"Promise me you'll put nothing in writing and not go out together in public. You need a controlled environment, on neutral ground with no records and no witnesses."
"For now, I agree. Mikhail said no contact, and he wasn't suggesting," I fret.
She grunts, "Mikhail sets terms for people who don't know how to bend them. I do." She beams.
My fingers curl around my wrist. I shake my head, overwhelmed. "You're dangerous."
She grins. "Only to people who underestimate me."
I lean back into my seat. Exhaustion crashes inside me now that the fight-or-flight edge has dulled. I deadpan, "So we have to disappear."
She moves closer on the sofa cushion. "You don't disappear. You adapt. You keep him safe by staying smart. You keep yourself intact by letting me help."
My voice drops. "You swear this won't come back on Red?"
Her gaze locks on mine. "I swear." She picks up her phone. "I'll message you when it's arranged."
"Thanks."
She tilts her head. "Blue, you didn't do anything wrong. Loving someone doesn't make you weak."
"Says the girl who doesn't believe in it," I remind her.
She grins. "Yeah, but you do. So for you, it exists."
My smile falls, and tears well. "I do love him, Demi."
She nods. "I know you do."
"I want to see him. Today," I add.
Confidence flares on her face. She rises. "Then let me get to work."
CHAPTER FOUR
Red
Silence presses in from every direction, thick enough to register in my ears. I fight the urge to pace, waiting to know the next move after Demi's instructions, "Don't go anywhere. Stay tuned."
So I sit at the small dining table, my jacket still on, forearms resting on the surface, hands crushed together, wondering the same thing I can't escape.
Is Blue safe?
The answer never comes, only waves of thoughts about Blue hurting herself or doing something drastic that might get her into trouble.
I finally can't take it anymore. I stand and cross to the window, pushing the blinds aside just enough to look down at the street.

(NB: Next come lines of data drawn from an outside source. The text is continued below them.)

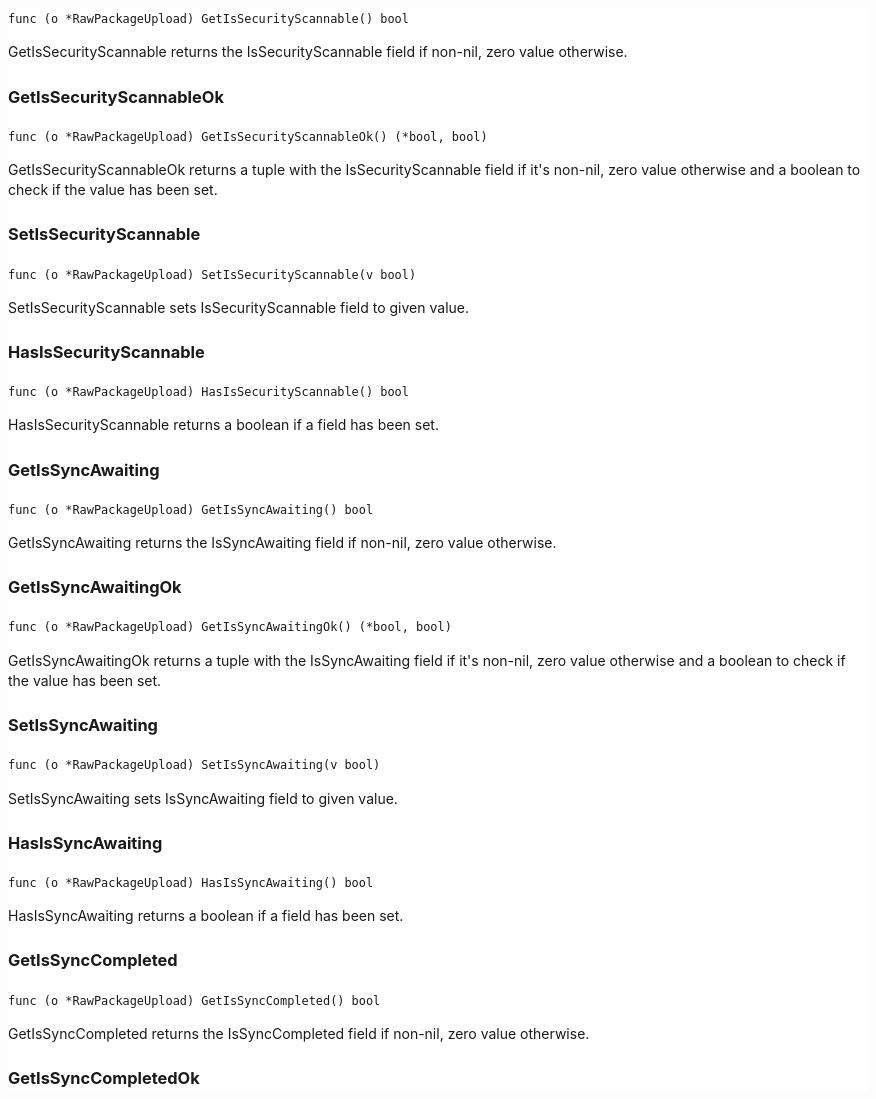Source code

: `func (o *RawPackageUpload) GetIsSecurityScannable() bool`

GetIsSecurityScannable returns the IsSecurityScannable field if non-nil, zero value otherwise.

### GetIsSecurityScannableOk

`func (o *RawPackageUpload) GetIsSecurityScannableOk() (*bool, bool)`

GetIsSecurityScannableOk returns a tuple with the IsSecurityScannable field if it's non-nil, zero value otherwise
and a boolean to check if the value has been set.

### SetIsSecurityScannable

`func (o *RawPackageUpload) SetIsSecurityScannable(v bool)`

SetIsSecurityScannable sets IsSecurityScannable field to given value.

### HasIsSecurityScannable

`func (o *RawPackageUpload) HasIsSecurityScannable() bool`

HasIsSecurityScannable returns a boolean if a field has been set.

### GetIsSyncAwaiting

`func (o *RawPackageUpload) GetIsSyncAwaiting() bool`

GetIsSyncAwaiting returns the IsSyncAwaiting field if non-nil, zero value otherwise.

### GetIsSyncAwaitingOk

`func (o *RawPackageUpload) GetIsSyncAwaitingOk() (*bool, bool)`

GetIsSyncAwaitingOk returns a tuple with the IsSyncAwaiting field if it's non-nil, zero value otherwise
and a boolean to check if the value has been set.

### SetIsSyncAwaiting

`func (o *RawPackageUpload) SetIsSyncAwaiting(v bool)`

SetIsSyncAwaiting sets IsSyncAwaiting field to given value.

### HasIsSyncAwaiting

`func (o *RawPackageUpload) HasIsSyncAwaiting() bool`

HasIsSyncAwaiting returns a boolean if a field has been set.

### GetIsSyncCompleted

`func (o *RawPackageUpload) GetIsSyncCompleted() bool`

GetIsSyncCompleted returns the IsSyncCompleted field if non-nil, zero value otherwise.

### GetIsSyncCompletedOk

Several cars pass. Someone walks their little black dog. A woman jogs past in headphones, unaware that my life has narrowed down to a handful of variables I can no longer influence.
I drop the blinds back into place and turn away, staring at my phone that sits on the table where I left it after Demi's call.
Ten minutes pass before I return to the table and sit again. The chair creaks softly beneath my weight, the sound loud in the quiet. I flatten my palms against the wood until the urge to move passes. Time stretches, thin and deliberate.
One firm rap, followed by another, evenly spaced, hits the door, and I jump. The hairs on my neck rise, and I grab a knife out of the block, then move quietly toward the door. I peep out the eyehole.
A young kid in a baseball cap has an envelope in his hand.
I carefully open the door, hiding the knife behind it.